| EXERCISE |
Your answer needs to include each line of the records in which the string "hand" can be found.

| EXERCISE DATA |
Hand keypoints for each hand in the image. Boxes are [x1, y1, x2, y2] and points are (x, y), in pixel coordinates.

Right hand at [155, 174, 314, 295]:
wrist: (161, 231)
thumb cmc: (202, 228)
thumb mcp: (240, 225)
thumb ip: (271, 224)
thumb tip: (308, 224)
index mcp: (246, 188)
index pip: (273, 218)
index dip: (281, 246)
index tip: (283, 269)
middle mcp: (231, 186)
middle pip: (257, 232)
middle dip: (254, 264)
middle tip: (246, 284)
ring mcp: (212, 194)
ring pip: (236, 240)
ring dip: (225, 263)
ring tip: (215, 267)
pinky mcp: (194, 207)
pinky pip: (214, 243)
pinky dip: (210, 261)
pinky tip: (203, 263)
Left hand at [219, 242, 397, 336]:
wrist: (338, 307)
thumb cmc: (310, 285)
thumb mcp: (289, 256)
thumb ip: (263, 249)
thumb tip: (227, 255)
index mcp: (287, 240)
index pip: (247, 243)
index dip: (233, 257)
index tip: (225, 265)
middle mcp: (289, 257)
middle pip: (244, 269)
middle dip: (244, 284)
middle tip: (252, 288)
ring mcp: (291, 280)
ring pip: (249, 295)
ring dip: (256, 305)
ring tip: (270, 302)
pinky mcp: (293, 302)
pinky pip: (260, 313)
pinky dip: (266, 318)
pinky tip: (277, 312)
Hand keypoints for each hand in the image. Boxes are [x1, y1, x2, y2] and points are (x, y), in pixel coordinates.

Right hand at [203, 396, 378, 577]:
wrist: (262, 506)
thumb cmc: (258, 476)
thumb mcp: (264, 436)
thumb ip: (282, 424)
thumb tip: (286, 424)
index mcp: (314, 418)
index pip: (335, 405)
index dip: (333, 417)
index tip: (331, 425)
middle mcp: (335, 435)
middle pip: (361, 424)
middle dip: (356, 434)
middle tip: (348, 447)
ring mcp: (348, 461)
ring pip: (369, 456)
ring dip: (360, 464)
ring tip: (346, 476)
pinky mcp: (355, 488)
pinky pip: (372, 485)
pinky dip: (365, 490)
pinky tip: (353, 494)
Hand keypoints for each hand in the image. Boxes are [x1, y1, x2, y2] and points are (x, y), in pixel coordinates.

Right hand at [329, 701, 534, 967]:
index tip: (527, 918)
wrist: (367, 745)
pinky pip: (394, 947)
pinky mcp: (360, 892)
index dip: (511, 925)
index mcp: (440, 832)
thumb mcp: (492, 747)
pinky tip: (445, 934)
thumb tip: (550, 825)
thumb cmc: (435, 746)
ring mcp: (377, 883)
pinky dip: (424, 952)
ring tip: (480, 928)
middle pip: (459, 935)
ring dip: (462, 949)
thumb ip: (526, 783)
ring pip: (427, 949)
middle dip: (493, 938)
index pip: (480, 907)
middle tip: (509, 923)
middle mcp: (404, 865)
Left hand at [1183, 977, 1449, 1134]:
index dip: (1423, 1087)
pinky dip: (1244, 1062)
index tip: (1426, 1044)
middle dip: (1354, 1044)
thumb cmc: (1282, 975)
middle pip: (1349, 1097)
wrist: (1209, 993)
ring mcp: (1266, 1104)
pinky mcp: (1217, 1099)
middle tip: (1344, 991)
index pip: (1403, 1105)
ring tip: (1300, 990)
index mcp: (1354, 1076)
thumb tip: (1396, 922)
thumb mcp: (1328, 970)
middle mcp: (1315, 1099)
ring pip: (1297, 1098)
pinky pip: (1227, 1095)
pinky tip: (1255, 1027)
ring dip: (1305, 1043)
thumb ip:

| FINISHED TASK |
Hand keypoints for each hand in the image. Boxes are [x1, y1, x2, y2] and points are (x, y), in pixel coordinates.
Right hand at [155, 174, 314, 295]:
Left hand at [219, 242, 397, 336]:
Hand keypoints for each hand in the image. Boxes are [x1, y1, x2, y2] and points are (x, y), in pixel coordinates.
Right hand at [203, 396, 378, 577]:
Hand keypoints for each hand in the image. Boxes are [x1, y1, x2, y2] and points are (x, y), in pixel coordinates.
Right hand at [329, 701, 534, 967]:
Left hand at [1183, 977, 1449, 1134]:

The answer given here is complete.